Gedrückte Stimmung, Freudlosigkeit und Niedergeschlagenheit als Vorläufer einer sich manifestierenden Störung

Wie ein grauer Schleier legt sich eine Schwere über die Schultern. Es beginnt bereits beim Erwachen. Ein drückendes Gefühl im Bauch, eine Last auf der Brust, die das Atmen erschwert. Eine negative Grundstimmung, Gereiztheit und körperliche Anspannung bestimmen den Alltag. Keine Motivation in Sicht.

Dinge, die Ihnen Freude bereiteten, wirken öde und sinnlos. Selbst wenn die Vorstellung einer Aktivität interessant erscheint, mangelt es an Kraft und Energie.

Jeder Mensch hat mal Nebeltage, die begleitet sind von schlechter Laune, Antriebslosigkeit und Schwermut. Diese können situationsabhängig, beziehungsweise umweltbedingt sein oder aus dem Inneren heraus entstehen. Manchmal ist es ein gegenwärtiges Ereignis oder ein Erlebnis aus der Vergangenheit, was immer noch einen negativen Einfluss auf die heute Gedanken- und Gefühlswelt hat.

Es kann eine unerwartete Veränderung im Leben sein, wie eine Trennung, der Verlust einer nahestehenden Person oder der Arbeitsstelle.

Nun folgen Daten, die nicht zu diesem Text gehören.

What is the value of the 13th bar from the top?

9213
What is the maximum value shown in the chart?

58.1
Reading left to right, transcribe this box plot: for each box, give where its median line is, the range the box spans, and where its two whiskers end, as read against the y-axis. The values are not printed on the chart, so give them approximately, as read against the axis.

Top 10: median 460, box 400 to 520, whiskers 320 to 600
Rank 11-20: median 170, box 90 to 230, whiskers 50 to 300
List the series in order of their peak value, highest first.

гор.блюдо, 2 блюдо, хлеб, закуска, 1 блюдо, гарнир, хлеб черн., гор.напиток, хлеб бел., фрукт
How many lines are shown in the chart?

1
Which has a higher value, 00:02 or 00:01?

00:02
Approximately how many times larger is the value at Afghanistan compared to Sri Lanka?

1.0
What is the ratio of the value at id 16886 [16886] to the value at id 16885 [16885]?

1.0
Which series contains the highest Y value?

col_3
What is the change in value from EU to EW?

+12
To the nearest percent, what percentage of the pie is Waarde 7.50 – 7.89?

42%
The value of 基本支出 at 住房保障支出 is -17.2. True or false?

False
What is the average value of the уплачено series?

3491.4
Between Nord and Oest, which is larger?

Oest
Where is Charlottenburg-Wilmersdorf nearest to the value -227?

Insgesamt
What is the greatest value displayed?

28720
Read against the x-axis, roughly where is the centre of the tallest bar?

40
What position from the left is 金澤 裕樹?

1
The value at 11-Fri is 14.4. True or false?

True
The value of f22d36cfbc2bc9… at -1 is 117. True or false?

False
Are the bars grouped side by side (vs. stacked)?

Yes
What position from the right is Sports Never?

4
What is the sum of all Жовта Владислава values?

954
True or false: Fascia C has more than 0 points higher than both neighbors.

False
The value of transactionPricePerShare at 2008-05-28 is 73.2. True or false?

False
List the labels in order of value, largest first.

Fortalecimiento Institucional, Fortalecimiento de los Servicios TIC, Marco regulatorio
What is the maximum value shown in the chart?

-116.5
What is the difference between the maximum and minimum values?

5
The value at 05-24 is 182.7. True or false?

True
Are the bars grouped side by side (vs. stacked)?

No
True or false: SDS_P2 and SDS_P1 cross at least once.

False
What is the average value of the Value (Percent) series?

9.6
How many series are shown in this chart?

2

Die Auswirkungen einer Pandemie, ewige Grübeleien, die nachts den Schlaf rauben oder der alltägliche Trott mit seinen festgefahrenen Mustern können Unmut und eine betrübte Wahrnehmung herbeiführen.

Symptome erkennen

In einer solchen Zeit ist die Unterstützung durch Freunde und Familie von großer Bedeutung. Allerdings ziehen sich Menschen, die unter einer seelischen Belastung leiden, häufig zurück. Das macht es für Angehörige schwierig, die ernstzunehmenden Anzeichen einer möglichen Störung zu erkennen und rechtzeitig zu reagieren. Denn je länger eine Person unter den oben genannten Symptomen leidet, desto schwieriger wird es, sich von diesen zu befreien.

Dabei ist es wichtig zu unterscheiden, ob diese träge Stimmung eine vorübergehende Reaktion auf die aktuellen Ereignisse ist, oder über einen längeren Zeitraum anhält und somit ein Indiz für eine, sich manifestierende Störung, darstellt.

Psychische Störungen

Eine mental belastende Phase geht meist mit Ängsten, Einsamkeit, Unsicherheit und Hilfslosigkeit einher. Psychische Störungen werden innerhalb der Gesellschaft immer noch als Charakterschwäche betrachtet, obwohl sie klinische Krankheitsbilder darstellen. Deshalb fällt es Menschen schwer, anderen und vor allem sich selbst gegenüber einzugestehen, dass sie möglicherweise an einer seelischen Erkrankung leiden. Sie haben Angst vor einer Stigmatisierung.

Sie geraten immer näher an den Sog einer Depression und ihre Situation erscheint ihnen zunehmend aussichtsloser. Sie versuchen die Symptome zu unterdrücken und zu überspielen, während sie dadurch in einen Teufelskreis geraten, den sie alleine nicht mehr unterbrechen können.

Wichtig ist es die eigenen Emotionen und Wahrnehmungen zu beobachten. Dabei kann es hilfreich sein ein Stimmungstagebuch zu führen, um sich einen Überblick zu verschaffen, wie lange und in welcher Intensität diese Nebeltage vorkommen. Hält eine depressive Phase über Wochen und Monate hinweg an, ohne jegliche Besserung, so ist es empfehlenswert professionelle Hilfe in Anspruch zu nehmen.

Behandlung

Es gibt unterschiedliche Therapiemöglichkeiten, die für jede Person individuell angepasst und zusammengestellt werden. Klienten wird ein sicherer Raum geboten, wo sie über ihre Sorgen und Probleme reden und Lösungsansätze finden können. Anhand verschiedener therapeutischer Methoden, wie beispielsweise Psychoanalyse, Verhaltenstherapie, Hypnotherapie, Gruppen- oder Gestalttherapie, werden Patienten dort abgeholt, wo sie eine helfende Hand benötigen.

Die Seele des Menschen ist verletzlich und die Psyche äußerst komplex. Unabhängig davon wie stark Sie sind und wieviel Resilienz Sie aufgebaut haben. Es kann vorkommen, dass Sie sich in einer Lebensphase befinden, die Sie alleine nicht bewältigen können. Manchmal gehört mehr Mut dazu Schwäche zuzugeben, als um jeden Preis Stärke zu zeigen.